Whenever we talk about our childhood, Chris recalls the various tortures she inflicted on me. I do not deny these occurred, but they do not form as prominent a feature in my memory as they seem to in hers. Perhaps part of the reason these incidents loom so is because my now-defunct comic strip, "Sibling Revelry," featured a brother and sister, not unlike ourselves, and I frequently drew from childhood experience. Let's face it, bad stuff makes better entertainment than good stuff.
But sitting in the doctor's office waiting to have some fluid drawn from my knee (see previous blog) the classical radio station played an organ piece, and a scene from my childhood flashed back. I do not know its name, but it was ponderous and turgid and you could almost see Lon Chaney's skeletal delight as he leaned back, elbows locked, pressing down the keys with heavily-veined hands. It was a piece Chris and I used as intro music when we recorded vampire melodramas on a reel-to-reel tape recorder. We'd start off with a good creepy blast of organ music, then ad lib an encounter in an old castle replete with plenty of squeaky doors and crashing thunder (the latter of which required a good mouthful of spit to do properly, not unlike machine-gun fire.)
Another thing we liked to do was put on little skits for my mother. I can't think of why Mur tolerated this, but she'd sit there acting for all the world as if this were the best entertainment you could hope for, as Chris and I improvised goofy rambling scenes about desert islands or detectives or whatever. Maybe part of the reason was because Mur set us up to perform for Meemaw and Great Aunt Bessie whenever we went down to visit. We'd have to sing "Senor Don Gato" or "The Bold Fisherman," which at first we dreaded, but later secretly looked forward to. Mur was an early contributer to our love of being in the spotlight.
We were both avidly interested in drawing, and once Chris challenged me to see who could draw a better hand. Our maid was to be the judge. I labored putting in the parenthetic wrinkles on the knuckles and the little white scallops at the base of the fingernails. Chris drew four aces and a king. Chris won.

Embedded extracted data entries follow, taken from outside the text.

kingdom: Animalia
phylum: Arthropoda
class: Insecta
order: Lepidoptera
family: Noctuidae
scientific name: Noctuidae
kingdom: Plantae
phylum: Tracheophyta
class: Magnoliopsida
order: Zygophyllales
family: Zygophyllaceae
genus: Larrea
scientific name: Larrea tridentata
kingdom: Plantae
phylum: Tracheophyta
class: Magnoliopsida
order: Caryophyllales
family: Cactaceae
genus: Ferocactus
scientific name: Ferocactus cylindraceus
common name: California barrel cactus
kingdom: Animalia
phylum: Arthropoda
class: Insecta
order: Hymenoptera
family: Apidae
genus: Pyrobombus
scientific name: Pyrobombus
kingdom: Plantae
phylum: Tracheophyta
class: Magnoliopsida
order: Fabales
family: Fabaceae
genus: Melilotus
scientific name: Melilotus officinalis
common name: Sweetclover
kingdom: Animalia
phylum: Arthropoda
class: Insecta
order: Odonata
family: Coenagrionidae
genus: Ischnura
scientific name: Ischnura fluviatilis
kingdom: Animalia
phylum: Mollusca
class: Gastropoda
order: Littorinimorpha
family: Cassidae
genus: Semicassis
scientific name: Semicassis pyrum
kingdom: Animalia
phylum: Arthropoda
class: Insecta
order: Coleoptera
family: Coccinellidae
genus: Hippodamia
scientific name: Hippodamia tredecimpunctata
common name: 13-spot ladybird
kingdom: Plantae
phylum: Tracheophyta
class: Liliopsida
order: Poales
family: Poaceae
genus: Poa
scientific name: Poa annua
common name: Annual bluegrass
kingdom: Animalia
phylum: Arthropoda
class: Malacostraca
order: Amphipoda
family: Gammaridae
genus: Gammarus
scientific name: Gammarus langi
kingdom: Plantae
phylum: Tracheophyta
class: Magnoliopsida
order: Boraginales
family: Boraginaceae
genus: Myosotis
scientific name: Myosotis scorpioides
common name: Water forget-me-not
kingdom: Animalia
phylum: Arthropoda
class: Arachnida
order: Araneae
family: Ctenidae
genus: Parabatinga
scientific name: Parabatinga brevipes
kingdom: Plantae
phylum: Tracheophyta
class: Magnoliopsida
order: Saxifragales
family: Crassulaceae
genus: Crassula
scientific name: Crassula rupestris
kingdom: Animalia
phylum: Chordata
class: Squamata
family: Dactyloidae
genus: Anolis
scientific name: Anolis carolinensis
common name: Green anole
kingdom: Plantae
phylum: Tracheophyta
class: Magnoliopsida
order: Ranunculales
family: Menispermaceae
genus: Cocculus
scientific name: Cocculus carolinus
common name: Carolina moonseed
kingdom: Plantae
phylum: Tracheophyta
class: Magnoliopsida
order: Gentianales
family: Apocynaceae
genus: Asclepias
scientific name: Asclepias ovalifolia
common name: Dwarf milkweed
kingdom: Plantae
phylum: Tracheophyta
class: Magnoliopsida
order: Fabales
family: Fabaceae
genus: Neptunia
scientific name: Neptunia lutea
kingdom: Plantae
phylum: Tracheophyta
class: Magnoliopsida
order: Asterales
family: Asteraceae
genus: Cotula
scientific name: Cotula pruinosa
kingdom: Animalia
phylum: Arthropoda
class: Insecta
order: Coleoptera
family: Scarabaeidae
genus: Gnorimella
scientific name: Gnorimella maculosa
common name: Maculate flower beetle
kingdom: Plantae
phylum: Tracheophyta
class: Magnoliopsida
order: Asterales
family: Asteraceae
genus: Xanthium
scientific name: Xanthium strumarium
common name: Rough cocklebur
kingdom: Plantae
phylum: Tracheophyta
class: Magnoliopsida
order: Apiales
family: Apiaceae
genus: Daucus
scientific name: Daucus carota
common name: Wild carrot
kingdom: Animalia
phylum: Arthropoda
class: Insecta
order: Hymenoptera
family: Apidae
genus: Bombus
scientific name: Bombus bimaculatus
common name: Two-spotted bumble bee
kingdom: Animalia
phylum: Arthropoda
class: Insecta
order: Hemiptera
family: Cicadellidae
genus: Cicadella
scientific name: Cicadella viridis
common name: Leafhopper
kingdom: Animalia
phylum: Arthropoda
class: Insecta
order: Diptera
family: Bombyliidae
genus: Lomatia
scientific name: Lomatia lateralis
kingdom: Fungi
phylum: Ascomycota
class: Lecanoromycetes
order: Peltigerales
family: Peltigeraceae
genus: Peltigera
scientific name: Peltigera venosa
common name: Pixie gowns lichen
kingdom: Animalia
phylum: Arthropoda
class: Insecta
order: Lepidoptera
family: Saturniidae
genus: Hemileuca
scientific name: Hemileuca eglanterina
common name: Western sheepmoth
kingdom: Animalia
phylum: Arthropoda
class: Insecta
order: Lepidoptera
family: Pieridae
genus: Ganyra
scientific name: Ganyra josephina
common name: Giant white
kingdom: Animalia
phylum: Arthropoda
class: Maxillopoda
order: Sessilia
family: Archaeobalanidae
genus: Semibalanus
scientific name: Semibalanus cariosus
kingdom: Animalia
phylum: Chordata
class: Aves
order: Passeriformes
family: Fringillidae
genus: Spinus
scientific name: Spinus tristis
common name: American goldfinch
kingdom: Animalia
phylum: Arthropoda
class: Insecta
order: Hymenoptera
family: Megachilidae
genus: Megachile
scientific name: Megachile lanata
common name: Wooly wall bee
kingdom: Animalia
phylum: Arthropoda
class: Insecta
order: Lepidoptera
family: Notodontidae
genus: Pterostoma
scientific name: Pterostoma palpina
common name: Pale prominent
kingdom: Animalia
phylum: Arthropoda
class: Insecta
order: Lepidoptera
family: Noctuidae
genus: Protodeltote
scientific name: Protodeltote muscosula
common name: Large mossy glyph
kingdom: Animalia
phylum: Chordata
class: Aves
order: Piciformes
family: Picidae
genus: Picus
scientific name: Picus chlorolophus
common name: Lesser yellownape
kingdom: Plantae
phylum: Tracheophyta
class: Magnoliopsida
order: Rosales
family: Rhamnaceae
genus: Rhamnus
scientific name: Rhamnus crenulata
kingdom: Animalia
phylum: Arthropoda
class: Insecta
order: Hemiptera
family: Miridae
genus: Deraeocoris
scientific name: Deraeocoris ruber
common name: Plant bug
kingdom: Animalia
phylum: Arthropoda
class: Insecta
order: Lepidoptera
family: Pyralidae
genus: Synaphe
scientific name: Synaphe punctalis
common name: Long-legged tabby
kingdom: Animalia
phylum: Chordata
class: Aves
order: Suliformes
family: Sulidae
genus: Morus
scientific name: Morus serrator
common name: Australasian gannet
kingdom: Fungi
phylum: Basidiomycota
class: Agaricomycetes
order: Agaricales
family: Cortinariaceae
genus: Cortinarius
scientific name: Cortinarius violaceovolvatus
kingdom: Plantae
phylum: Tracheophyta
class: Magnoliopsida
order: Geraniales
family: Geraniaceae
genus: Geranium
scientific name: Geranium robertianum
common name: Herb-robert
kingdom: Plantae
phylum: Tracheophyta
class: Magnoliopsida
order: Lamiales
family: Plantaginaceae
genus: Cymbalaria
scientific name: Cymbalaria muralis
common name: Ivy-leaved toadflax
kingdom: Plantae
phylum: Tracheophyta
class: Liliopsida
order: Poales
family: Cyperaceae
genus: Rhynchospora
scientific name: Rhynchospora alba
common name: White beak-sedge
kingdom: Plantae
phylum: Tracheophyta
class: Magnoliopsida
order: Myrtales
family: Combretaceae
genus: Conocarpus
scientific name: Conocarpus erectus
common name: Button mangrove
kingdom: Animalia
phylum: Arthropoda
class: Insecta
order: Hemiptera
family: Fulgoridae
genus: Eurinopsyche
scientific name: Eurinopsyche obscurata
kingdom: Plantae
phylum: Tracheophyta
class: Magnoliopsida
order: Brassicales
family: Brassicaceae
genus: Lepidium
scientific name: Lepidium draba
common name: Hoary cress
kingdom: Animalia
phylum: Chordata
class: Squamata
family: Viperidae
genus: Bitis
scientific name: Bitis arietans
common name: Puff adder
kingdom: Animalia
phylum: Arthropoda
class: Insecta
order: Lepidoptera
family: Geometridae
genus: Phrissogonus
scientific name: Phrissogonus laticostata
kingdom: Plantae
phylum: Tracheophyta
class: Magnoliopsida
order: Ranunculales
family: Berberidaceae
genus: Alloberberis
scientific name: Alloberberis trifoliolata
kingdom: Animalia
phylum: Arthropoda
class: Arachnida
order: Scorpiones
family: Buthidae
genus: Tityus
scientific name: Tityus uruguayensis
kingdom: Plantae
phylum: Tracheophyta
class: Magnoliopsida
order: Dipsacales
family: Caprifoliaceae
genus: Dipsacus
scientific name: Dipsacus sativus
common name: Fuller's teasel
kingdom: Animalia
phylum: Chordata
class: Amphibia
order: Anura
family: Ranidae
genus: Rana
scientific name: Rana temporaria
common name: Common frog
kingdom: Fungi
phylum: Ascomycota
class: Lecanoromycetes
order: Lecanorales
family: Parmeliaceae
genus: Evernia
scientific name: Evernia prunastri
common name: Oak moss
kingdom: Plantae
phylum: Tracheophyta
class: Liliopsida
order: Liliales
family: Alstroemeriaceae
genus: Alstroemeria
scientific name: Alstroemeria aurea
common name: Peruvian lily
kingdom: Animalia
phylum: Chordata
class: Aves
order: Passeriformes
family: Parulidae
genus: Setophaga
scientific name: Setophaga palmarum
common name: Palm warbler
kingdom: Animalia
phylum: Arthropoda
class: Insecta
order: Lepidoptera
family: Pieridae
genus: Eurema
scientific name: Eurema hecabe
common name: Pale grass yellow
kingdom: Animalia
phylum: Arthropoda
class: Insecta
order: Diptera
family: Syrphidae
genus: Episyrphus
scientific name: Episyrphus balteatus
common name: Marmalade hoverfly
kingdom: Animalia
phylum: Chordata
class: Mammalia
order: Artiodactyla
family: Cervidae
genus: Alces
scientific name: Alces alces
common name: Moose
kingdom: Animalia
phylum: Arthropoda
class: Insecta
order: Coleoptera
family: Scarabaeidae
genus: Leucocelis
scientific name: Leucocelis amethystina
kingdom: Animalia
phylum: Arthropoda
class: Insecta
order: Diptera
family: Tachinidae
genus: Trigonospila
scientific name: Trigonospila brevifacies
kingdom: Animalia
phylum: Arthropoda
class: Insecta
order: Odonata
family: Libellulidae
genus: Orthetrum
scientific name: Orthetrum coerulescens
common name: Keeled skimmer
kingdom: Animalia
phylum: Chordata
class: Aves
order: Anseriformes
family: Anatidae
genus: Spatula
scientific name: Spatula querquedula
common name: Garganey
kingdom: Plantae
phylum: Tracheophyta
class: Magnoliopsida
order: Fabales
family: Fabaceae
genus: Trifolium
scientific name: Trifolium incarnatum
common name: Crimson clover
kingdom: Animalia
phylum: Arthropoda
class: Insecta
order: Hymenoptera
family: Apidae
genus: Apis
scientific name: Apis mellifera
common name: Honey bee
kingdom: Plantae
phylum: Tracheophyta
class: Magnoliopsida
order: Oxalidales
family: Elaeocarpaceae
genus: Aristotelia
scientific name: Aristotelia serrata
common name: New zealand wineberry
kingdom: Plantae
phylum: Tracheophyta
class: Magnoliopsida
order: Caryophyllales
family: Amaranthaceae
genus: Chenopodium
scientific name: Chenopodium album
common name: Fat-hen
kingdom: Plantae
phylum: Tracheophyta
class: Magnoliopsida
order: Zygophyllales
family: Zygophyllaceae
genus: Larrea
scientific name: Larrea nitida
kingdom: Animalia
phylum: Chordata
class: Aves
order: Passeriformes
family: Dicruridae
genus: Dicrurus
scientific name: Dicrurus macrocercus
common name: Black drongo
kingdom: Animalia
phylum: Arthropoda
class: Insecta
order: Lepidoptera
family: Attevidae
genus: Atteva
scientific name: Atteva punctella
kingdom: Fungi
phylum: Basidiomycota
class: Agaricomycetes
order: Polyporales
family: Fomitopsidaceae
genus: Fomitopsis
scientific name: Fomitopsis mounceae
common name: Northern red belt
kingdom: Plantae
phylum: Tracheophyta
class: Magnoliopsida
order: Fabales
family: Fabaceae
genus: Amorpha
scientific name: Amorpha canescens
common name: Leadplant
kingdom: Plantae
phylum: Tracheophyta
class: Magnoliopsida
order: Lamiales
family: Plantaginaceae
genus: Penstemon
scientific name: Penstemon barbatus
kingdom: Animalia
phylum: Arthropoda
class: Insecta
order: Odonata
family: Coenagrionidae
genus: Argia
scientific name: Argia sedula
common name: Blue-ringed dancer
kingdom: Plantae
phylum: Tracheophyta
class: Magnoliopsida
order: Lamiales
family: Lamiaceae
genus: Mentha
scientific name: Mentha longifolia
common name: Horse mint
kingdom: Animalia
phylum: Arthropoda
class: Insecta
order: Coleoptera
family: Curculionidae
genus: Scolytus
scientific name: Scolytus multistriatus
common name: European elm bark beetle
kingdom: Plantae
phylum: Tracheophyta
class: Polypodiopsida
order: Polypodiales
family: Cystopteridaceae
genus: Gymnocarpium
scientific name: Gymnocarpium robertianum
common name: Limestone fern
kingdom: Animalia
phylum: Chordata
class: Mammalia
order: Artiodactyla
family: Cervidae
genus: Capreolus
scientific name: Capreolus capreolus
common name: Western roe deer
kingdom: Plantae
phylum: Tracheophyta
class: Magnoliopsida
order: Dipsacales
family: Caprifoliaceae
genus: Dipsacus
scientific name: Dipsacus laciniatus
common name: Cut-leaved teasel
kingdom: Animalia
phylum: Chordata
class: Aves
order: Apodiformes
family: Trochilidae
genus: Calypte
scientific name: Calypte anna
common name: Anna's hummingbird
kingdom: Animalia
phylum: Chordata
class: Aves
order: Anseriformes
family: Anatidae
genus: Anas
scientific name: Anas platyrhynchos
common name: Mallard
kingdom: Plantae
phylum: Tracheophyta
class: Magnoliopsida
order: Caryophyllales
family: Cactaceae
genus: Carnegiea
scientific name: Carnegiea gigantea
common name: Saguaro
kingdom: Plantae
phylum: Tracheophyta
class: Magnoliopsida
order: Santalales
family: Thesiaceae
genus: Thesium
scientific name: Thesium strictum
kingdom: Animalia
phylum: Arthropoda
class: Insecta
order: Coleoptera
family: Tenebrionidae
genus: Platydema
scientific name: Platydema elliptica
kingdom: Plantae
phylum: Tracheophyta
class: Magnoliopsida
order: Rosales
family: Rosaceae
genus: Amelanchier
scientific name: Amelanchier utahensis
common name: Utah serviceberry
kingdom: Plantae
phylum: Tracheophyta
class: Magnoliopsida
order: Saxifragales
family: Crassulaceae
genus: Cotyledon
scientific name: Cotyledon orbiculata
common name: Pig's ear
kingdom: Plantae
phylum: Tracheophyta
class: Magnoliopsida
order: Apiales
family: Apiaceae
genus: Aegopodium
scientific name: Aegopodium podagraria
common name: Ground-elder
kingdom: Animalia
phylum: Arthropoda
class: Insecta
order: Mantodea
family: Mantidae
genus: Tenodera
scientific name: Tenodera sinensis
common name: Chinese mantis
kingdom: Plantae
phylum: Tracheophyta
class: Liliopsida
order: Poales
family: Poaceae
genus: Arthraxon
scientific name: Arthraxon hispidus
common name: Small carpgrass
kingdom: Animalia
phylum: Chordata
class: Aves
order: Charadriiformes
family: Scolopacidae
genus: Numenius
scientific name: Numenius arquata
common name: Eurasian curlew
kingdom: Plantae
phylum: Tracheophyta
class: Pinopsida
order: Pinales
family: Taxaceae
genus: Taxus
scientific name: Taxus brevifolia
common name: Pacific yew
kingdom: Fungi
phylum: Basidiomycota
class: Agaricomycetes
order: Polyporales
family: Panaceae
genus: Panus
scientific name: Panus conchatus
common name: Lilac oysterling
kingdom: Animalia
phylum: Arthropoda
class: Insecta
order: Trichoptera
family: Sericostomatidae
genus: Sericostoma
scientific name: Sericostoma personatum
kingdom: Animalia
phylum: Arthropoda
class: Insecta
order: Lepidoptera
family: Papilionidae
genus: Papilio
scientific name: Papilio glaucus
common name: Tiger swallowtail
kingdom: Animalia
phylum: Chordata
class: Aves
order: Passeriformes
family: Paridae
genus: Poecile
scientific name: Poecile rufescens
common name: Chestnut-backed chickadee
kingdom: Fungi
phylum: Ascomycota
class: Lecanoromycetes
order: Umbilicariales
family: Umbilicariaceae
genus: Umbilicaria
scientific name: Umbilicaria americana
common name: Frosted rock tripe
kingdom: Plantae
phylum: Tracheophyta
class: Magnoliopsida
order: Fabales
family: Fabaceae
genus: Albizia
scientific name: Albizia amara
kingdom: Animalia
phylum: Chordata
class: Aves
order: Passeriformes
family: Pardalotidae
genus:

Chris began drawing these gorgeously funky words in the shapes of what they were describing, so that "bird" for example, looked like a bird, where the letters were so puffy and interlocked, all the negative space closed up. You've seen the sort of thing, I'm sure, but in Sandersville, Georgia, 1970, it was the coolest thing since Sesame Street. I tried my hand at it, but wasn't much good, so instead Chris and I started drawing mazes. We'd fill an entire sheet of notebook paper with narrow twisting corridors, no wider than a pencil shaft, and present them to each other to solve. What generosity that was! An hour toiling on a labyrinth of coils and serpentines, that would be ruined once the triumphant pencil stroke found its way from the little bubble of "start" to the pirate x of "end."
All this is pretty random, and if you've read this far, you're a better audience than I deserve. But it's the sort of thing that goes through your mind when you hear a snatch of music you haven't heard in years. What would childhood have been like without my sister? I cannot imagine. She is in every corner and nook of my past.